» MATERIAL FOR THIS EXERCISE

* * * * * * * * *

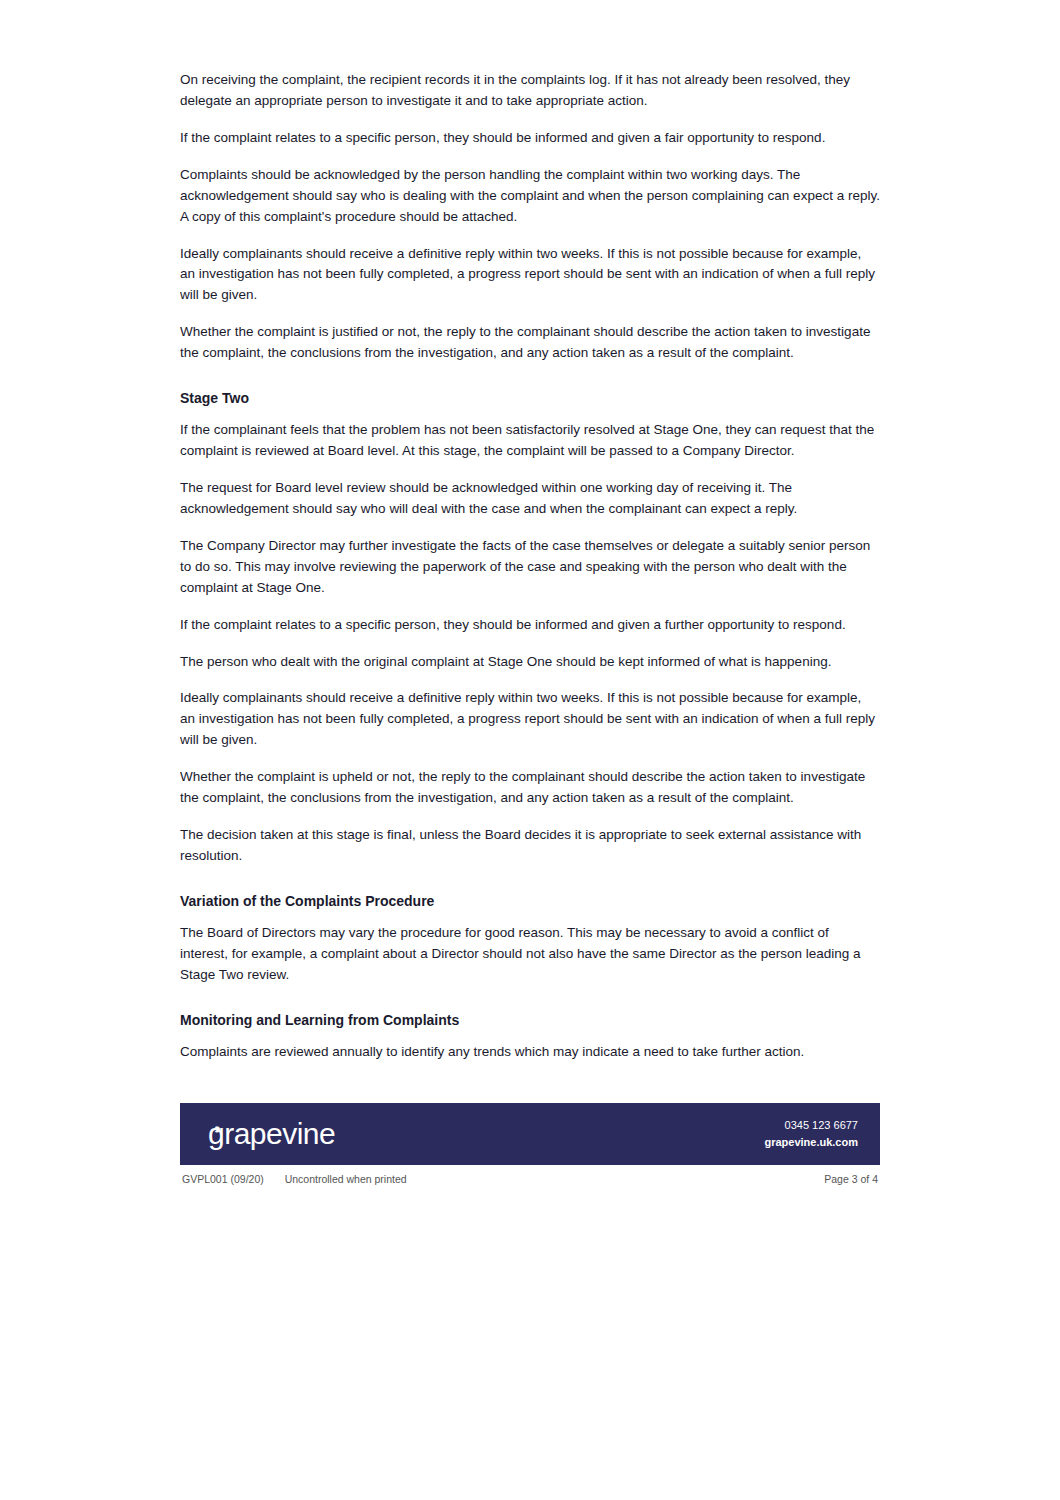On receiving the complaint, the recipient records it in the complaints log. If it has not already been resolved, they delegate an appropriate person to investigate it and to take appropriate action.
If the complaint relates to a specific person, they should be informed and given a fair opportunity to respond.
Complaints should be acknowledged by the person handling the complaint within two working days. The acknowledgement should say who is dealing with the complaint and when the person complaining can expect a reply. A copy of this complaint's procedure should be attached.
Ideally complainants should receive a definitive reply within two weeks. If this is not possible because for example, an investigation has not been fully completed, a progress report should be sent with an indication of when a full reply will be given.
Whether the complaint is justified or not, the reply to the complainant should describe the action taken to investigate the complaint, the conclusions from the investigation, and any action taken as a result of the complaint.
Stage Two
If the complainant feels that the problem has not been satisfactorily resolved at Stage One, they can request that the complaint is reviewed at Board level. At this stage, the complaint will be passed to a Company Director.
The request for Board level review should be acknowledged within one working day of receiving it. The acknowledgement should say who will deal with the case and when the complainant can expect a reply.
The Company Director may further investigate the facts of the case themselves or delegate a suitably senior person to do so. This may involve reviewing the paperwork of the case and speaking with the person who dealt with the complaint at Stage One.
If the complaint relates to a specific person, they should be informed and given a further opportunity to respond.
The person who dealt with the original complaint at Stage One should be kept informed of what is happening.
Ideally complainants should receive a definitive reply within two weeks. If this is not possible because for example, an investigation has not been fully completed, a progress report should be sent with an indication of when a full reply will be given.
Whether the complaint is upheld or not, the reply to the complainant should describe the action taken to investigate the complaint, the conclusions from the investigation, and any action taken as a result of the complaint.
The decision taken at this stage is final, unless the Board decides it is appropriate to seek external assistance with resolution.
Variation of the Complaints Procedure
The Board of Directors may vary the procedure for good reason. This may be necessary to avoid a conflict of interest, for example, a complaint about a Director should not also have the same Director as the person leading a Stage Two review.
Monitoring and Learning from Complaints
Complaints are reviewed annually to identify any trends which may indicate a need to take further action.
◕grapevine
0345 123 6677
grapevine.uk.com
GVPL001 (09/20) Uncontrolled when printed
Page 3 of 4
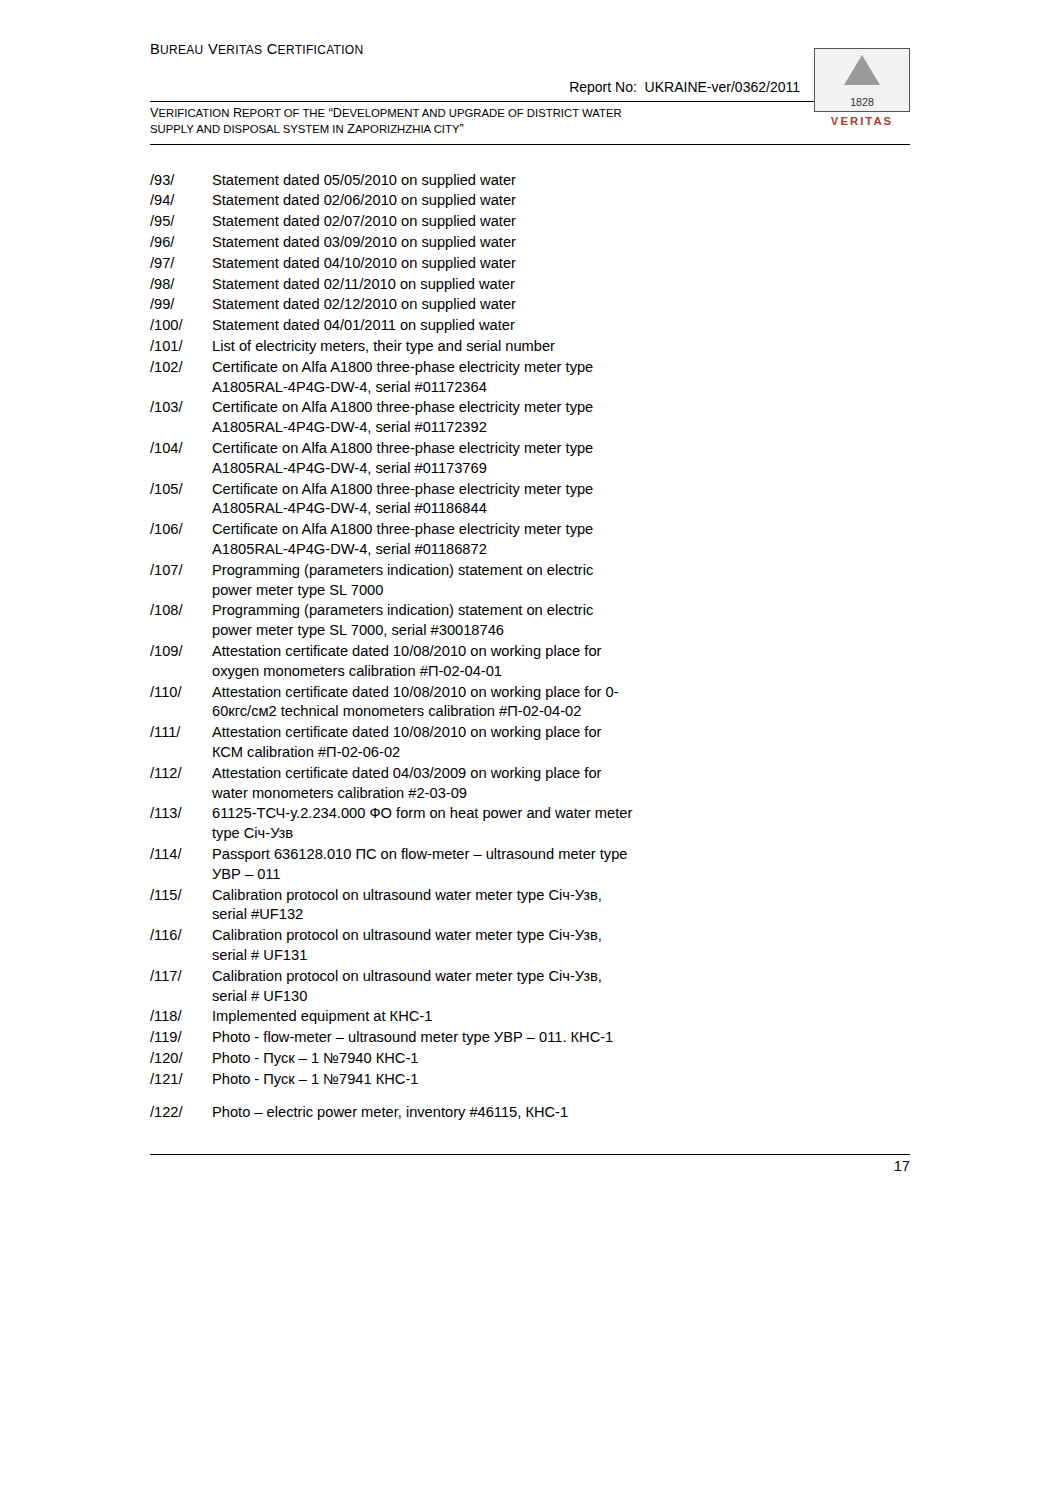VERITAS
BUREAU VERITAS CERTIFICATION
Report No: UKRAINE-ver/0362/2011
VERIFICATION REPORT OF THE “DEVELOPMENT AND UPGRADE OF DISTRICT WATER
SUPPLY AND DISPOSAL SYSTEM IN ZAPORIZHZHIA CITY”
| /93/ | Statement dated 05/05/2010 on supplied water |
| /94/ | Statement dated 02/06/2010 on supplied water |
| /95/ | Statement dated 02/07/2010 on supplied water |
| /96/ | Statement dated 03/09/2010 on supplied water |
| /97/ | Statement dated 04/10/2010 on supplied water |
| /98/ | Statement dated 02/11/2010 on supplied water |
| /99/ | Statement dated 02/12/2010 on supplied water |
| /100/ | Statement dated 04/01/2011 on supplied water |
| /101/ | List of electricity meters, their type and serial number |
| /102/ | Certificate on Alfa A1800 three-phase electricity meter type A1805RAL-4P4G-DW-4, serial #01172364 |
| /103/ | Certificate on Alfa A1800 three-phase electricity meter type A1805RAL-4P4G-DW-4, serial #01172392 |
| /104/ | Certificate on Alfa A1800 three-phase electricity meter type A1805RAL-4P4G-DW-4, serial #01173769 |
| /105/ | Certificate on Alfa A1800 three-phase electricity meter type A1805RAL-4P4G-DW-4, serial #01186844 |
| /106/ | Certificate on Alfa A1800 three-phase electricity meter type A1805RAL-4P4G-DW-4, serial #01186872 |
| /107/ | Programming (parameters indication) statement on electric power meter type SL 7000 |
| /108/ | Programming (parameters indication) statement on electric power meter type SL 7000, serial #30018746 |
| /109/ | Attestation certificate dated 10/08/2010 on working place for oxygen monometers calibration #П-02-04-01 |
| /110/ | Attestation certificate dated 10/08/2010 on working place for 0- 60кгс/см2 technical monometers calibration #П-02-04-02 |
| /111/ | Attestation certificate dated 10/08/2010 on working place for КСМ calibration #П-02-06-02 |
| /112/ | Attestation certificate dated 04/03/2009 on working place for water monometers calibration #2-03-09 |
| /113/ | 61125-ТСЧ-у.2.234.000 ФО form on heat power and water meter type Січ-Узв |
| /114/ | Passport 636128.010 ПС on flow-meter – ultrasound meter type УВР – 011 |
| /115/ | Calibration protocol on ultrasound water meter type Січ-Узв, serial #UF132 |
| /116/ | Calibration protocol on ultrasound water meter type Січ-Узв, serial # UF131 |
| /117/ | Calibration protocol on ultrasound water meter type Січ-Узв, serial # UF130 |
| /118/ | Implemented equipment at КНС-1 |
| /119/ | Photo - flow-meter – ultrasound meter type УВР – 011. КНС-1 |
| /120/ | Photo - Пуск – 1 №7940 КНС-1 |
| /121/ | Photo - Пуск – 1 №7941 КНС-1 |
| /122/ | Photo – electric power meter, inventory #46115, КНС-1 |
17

* * * * * * * * *

» DIRECTIONS FOR THIS TASK
If a line in the records above contains "Programming", copy that line.

» SOLUTION FOR THIS TASK
| /107/ | Programming (parameters indication) statement on electric power meter type SL 7000 |
| /108/ | Programming (parameters indication) statement on electric power meter type SL 7000, serial #30018746 |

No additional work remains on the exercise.